7. On a fundamental level, doesn’t this come down to simply learning to love and accept people?
- Yes! That is the basic issue. It’s becoming harder and harder to see why it’s so incredibly difficult for some to simply love and accept people for who they are.
- More than simply whether to “accept people,” the fundamental conflict centers on whether to accept another view of identity, sexuality, choice and marriage – one that conflicts with classically understood religious teaching. In that way, this is not so simple as often presented (at least not for religious conservatives).
8. How should we thinking about those who experience same-sex attraction, but who choose to not to label their sexuality or to identify as “SSA/Same-sex Attracted” (and not LGBTQI)?
- This particular standpoint is a reflection of inner homophobia—and dangerous to promote or highlight in any way. It might even be important to agree to condemn or shame this option so people see it for what it is—both inherently harmful and destructive in the larger message it sends those who are vulnerable – like LGBT youth.
- This is a legitimate standpoint that deserves the same respect as other choices in relation to sexuality. Rather than sending a harmful societal message, this represents another viable option that others deserve to know about as they navigate how to relate to their own sexuality.
9. When the words “anti-gay” or “bigoted” are used, what do they mean?
- This refers to someone who believes gay people are anything less than entirely equal and completely acceptable in their identity, sexuality, relationships and life experience.
- This refers not to someone who is hostile to the gay community – especially in open and overt ways. Any broader definition pathologizes religious or spiritual traditions that proscribe same-sex sexual relations.
10. What role has religion played in influencing the LGBTQI /SSA communities?
- The influence of religion has largely been negative—acting as a driver and reinforcer of societal prejudice against the gay community. Members of conservative religions who experience same sex attraction often feel pressed to enter heterosexual relationships, which they could only experience as miserable.
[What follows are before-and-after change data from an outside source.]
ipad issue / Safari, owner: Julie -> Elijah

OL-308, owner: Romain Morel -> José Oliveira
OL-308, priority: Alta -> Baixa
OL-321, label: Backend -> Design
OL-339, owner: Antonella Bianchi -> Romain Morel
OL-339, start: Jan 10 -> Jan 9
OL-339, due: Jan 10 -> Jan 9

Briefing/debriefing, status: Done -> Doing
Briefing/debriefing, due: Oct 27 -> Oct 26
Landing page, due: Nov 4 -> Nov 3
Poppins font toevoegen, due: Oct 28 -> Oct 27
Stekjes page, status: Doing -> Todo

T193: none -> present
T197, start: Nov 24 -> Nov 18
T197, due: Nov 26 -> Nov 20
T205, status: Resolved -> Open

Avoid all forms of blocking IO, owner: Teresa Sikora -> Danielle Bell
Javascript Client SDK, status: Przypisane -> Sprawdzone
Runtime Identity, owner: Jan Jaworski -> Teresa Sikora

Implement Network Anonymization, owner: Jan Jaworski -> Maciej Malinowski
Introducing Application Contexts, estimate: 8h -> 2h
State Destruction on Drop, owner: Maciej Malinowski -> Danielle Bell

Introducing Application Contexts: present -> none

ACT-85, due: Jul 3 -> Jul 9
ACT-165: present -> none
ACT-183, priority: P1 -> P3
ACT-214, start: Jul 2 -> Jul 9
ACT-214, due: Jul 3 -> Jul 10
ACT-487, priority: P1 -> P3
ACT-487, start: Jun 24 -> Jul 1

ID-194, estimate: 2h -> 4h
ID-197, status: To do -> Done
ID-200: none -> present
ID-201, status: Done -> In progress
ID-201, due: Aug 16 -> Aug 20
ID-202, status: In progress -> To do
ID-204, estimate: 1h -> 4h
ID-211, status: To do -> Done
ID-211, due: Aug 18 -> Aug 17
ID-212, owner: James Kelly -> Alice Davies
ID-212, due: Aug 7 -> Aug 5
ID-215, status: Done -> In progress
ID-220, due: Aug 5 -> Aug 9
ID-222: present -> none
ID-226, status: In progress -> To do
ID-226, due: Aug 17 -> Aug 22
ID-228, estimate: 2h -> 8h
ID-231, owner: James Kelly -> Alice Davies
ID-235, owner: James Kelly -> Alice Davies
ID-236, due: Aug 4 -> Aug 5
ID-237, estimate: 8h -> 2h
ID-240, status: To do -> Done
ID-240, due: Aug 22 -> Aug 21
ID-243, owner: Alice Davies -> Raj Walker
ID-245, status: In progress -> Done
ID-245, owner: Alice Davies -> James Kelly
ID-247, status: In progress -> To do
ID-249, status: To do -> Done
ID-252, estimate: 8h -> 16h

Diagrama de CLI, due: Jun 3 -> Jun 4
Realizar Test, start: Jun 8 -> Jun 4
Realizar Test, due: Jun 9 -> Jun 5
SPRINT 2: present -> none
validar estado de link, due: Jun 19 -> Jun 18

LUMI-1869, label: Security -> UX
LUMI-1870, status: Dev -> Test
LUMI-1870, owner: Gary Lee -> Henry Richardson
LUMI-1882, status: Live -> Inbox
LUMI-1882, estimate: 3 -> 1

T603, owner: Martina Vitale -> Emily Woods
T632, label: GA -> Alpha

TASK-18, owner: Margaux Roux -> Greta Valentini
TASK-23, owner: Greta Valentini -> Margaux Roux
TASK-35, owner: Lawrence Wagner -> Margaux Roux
As a result, these people are often left with only one option in how to relate to their sexuality: celibacy.
- Despite popular perceptions, religion continues to be a force for compassion, love, respect and freedom in the world. Although some who experience same-sex attraction in religious conservative communities do not find it possible to pursue a heterosexual relationship, some do—and find great happiness in these family relationships. There are others for whom celibacy is a commitment they are willing to make in order to feel peace within their spiritual beliefs and values.